Nip reminds them they have some people in critical condition, and they move on, Can leading them down an ill-frequented alley ending in another sun symbol. She again dials in a code and the back wall opens. They enter to find two Solarian monks, a solemn, shaved-headed brother-and-sister pair in orange robes. They greet Nip and Can (who vouch for the crew), and examine the three on the gurneys, nodding solemnly. The male monk asks if they have brought a gift. Nip turns to Alex, who says they have. The female monk opens a door and Nip starts moving a gurney into the doorway, gesturing to J. and Sasha to do the same. Can, Nip, and the monks all know that Ben has forbidden his daughter to go through that doorway, and the male monk indicates that Can and Alex should follow him through another door nearby. As they go through the doorway, Nip leans over to Sasha and says, “remember: Ben is testing you. This is a loyalty test.”

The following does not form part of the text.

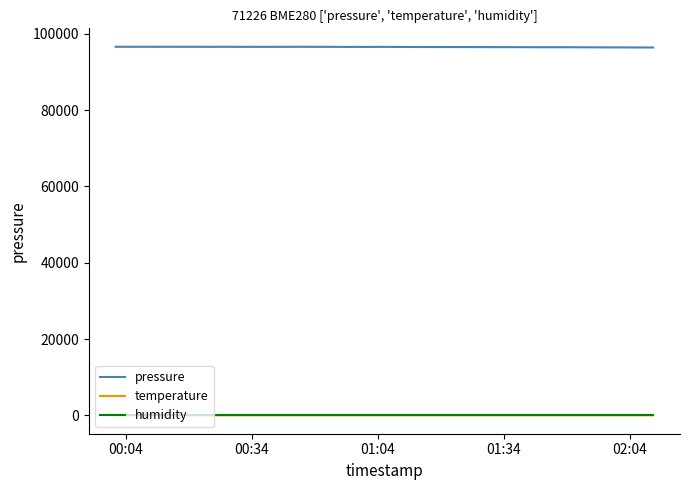

True or false: humidity and pressure intersect in this chart.

False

Alex, Can, and the male monk go through a hallway that opens into a dark den-like space with soft music and cushions, with various people lazily spread across them smoking something with a familiar scent. The monk leads them through the room to another door, this one guarded by more monks. They go through to a room set up like a laboratory. The monk takes the fruit from Alex, weighs it, and starts cutting it open and processing it. Can, who’s seen this before, starts explaining the process to Alex, where the fruit is processed into the drug known to the monks as “Jvara” but colloquially known as “the hot sweats”. She whispers to Alex that she’s done it a couple times even though her dad said never to touch the stuff, and you can get some pretty wild visions off of it.

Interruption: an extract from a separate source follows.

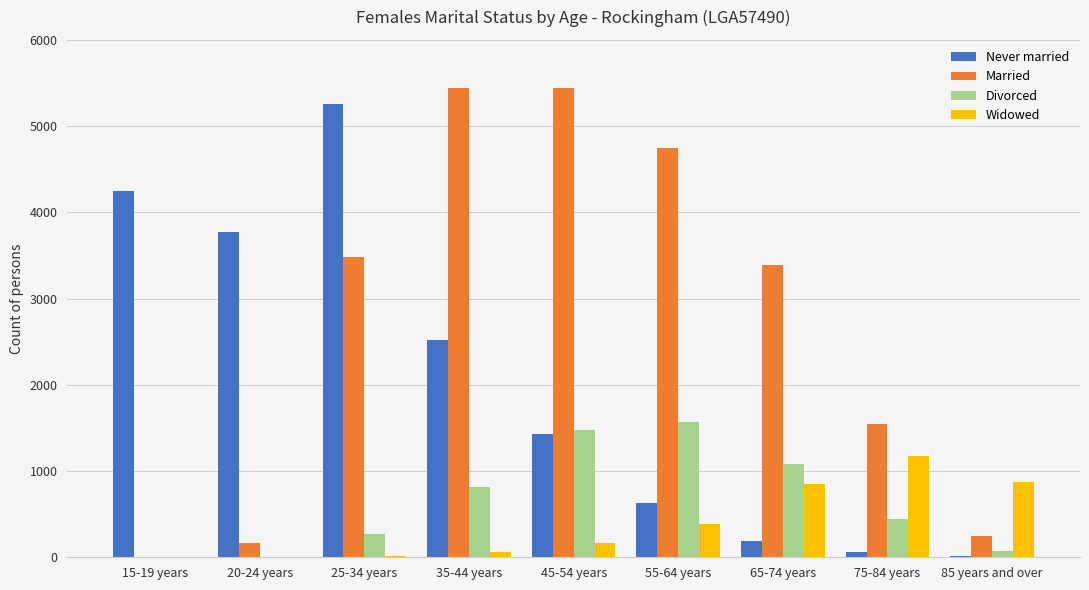

Is it true that Widowed equals 165 at 45-54 years?

True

Meanwhile, J., Sascha, and Nip push the gurneys, following the female monk into a dark, dungeon-like room lined with shower-like stalls. Many of the stalls have naked or nearly-naked people writhing in them, shackled to the wall, drenched in sweat, which runs in rivulets down the sloped tile floors and into the drains in each stall. The monk gestures to three empty stalls, puts on heavy gloves, and starts pulling Ed Huang off of his cart. Nip puts on another pair of gloves and helps her drag him onto the floor of one of the empty stalls. The monk strips him down and shackles him to the wall, leaving him glistening with sweat on the floor, a pool forming under him. She then hangs a bag of liquid above his head, unspools some tubing and inserts an IV into his arm. They move on to Liv.
J asks her, “how long does it take for them to recover?” The monk looks back at her, confused. “What did you say?” Nip quickly buts in, “they’re new, they’re just getting to know how it all works,” and then pulls J. and Sasha aside, telling them them with a pained look on his face: “the hot sweats — Jvara — the drug fucks you up and makes you sweat, but once you’re exposed to enough of it, it starts to change you. It permanently changes your chemical makeup. Do you get it? Your sweat glands start to produce the drug itself in your sweat. It keeps you constantly drugged, and sweating, and producing even more. Vicious cycle. There’s no coming back from that. There’s no getting better. You just sweat and sweat and writhe with ecstatic visions until you waste away and die. But while that’s happening you’re still valuable,” he points to the drain where Ed Huang’s Jvara-infused sweat is now dripping, “for a while.”